- **How to complete this task**
Reproduce, exactly and in full, only the lines below from the one containing "left knee: (192, 417)" through the one containing "right front paw: (277, 413)".

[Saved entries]

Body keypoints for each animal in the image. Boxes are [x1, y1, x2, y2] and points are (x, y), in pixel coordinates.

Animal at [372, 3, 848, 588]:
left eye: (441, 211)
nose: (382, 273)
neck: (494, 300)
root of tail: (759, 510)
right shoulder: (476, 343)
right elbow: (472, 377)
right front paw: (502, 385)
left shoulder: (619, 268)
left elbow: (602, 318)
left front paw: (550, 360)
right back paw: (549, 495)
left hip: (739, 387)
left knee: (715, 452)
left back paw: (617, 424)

--

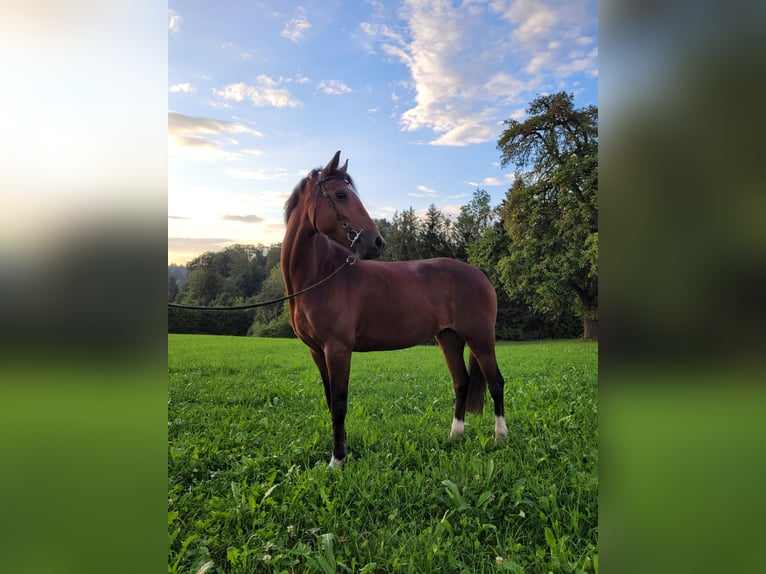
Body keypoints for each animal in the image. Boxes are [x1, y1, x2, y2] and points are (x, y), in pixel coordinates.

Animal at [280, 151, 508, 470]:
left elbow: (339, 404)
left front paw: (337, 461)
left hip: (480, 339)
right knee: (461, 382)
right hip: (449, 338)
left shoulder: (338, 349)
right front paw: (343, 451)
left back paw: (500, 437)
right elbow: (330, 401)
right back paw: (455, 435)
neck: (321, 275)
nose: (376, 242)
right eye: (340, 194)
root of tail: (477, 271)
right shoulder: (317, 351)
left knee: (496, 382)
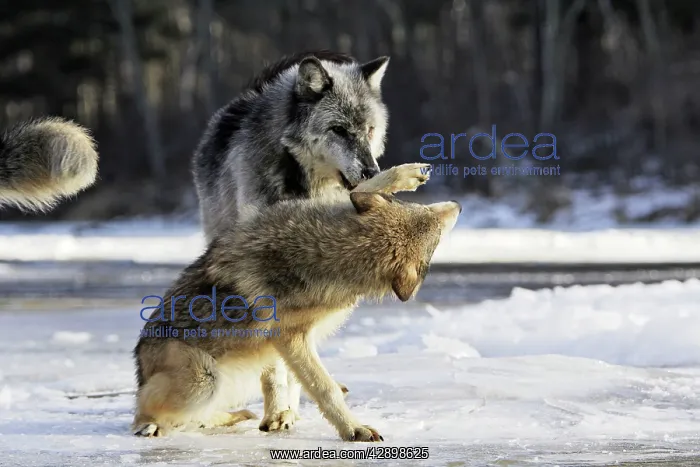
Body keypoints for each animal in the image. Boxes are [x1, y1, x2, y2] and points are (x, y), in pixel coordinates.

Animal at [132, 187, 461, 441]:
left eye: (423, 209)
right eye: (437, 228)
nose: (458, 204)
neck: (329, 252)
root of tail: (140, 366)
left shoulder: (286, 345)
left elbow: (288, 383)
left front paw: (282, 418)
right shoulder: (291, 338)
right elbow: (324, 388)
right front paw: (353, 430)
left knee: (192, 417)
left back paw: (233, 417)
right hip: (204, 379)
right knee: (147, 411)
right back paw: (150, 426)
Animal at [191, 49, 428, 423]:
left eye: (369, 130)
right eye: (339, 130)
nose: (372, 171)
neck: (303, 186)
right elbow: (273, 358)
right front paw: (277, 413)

- **Response**
left knee: (192, 417)
left back paw: (233, 417)
right hip: (204, 379)
right knee: (147, 411)
right back paw: (150, 426)
Animal at [191, 49, 428, 423]:
left eye: (369, 130)
right eye: (339, 130)
nose: (372, 171)
neck: (303, 186)
right elbow: (273, 358)
right front paw: (277, 413)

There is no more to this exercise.